И он брезгливо вытряхнул фрукты с лотка в мусорный бак.
Революционный суд
И Коба не подвел. Коба достойно справился с задачей. Его бородатые нукеры, разбитые на тройки, вершили праведный суд. Суд истории.
С плачем и стонами, воплями и стенаниями, размазывая по лицу сопли и слезы, меньшевики и эсеры сдавали свои позиции в Советах. На их место приходили суровые большевистские комиссары с маузерами на боку. Они усаживались на еще теплые кресла и с интересом рассматривали фривольные картинки на стенах.
— Скажите, а почему тройки? — полюбопытствовал Владимир Ильич у Кобы.
— Один может ошибиться. Два ничего не решат, если у них разные позиции.
— А три?
— Тогда чье-то мнение обязательно получит большинство. А раз мы большевики, мнение большинства и есть большевистское мнение. То есть мнение правильное и справедливое.

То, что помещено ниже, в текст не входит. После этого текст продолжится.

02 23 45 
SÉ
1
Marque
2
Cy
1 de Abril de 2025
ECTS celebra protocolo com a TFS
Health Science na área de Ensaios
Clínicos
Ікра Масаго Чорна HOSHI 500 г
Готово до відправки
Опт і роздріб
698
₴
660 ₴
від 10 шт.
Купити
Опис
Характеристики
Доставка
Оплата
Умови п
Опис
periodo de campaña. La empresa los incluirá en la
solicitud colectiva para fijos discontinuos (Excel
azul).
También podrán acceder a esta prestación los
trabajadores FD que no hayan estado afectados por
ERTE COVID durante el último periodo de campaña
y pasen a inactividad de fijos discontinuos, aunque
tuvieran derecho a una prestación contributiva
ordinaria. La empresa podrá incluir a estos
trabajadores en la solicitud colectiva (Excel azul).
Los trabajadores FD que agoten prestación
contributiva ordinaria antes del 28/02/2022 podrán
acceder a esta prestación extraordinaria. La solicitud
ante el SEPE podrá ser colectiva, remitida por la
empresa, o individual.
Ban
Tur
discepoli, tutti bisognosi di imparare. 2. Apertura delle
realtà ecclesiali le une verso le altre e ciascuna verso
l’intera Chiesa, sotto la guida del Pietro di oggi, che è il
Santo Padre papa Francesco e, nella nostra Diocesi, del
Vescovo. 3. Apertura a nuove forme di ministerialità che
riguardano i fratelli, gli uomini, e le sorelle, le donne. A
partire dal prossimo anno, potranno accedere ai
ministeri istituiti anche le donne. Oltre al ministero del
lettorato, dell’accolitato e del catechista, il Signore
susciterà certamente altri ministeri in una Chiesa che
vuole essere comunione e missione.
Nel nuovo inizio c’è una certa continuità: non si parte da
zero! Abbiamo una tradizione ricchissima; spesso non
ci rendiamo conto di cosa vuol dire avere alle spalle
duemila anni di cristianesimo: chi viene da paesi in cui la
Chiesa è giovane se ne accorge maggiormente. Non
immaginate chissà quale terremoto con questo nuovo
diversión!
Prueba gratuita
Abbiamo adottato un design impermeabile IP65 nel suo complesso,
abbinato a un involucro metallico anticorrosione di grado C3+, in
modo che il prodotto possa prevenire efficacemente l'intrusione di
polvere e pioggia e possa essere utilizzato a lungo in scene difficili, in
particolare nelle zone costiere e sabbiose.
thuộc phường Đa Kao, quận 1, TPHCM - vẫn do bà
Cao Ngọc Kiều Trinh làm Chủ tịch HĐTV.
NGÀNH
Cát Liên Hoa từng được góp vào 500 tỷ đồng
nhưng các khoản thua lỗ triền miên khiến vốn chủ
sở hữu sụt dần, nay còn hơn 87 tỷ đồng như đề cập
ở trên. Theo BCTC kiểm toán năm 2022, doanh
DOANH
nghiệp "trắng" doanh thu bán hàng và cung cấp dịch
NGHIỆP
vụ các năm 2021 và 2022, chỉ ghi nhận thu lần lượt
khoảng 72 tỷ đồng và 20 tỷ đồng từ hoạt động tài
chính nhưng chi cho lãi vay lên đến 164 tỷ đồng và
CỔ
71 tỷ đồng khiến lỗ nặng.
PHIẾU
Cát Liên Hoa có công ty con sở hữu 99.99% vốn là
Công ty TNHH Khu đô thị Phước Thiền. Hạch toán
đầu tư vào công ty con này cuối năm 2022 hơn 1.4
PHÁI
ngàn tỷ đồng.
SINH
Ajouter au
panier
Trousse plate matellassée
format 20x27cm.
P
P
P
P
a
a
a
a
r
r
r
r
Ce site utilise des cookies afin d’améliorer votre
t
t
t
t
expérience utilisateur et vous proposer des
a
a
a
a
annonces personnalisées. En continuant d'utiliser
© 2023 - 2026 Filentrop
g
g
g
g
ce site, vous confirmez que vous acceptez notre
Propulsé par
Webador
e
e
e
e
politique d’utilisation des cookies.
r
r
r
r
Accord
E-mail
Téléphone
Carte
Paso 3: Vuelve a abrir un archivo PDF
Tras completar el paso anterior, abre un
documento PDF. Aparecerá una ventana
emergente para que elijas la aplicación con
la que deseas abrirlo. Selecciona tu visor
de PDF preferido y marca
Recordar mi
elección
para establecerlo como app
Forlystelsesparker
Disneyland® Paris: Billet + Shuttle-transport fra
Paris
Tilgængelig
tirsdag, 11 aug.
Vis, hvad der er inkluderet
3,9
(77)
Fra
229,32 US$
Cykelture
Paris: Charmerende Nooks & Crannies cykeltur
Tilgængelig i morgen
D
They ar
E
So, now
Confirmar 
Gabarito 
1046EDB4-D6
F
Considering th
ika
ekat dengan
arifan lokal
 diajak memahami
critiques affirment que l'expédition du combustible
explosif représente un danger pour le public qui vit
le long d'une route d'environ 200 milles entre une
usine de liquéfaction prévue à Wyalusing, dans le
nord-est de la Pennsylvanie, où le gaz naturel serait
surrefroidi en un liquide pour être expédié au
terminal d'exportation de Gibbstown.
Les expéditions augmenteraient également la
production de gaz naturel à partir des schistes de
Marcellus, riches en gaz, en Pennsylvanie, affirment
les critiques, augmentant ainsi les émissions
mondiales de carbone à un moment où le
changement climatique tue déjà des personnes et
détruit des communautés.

— А если взять пять, семь или, к примеру, тринадцать человек? — заинтересовался пролетарский вождь.
— Это ничего не изменит. Потому что мнений может быть только два: правильное и неправильное. И потом — где взять столько нукеров?
— Архиверно! — согласился вождь. — Скажите, а по каким законам вы их судите?
— По нашим, революционным.
— Но нашей революции еще не было! Что же вы им инкриминируете?
— Предательство интересов рабочего класса.
— А как вы это определяете?
— Сами признаются. Чистосердечно.
— А как… — хотел бы продолжить тему вождь всего пролетариата, но осекся под тяжелым, немигающим взглядом своего будущего преемника. — А-а, понимаю, понимаю! — он махнул рукой. — Действуйте!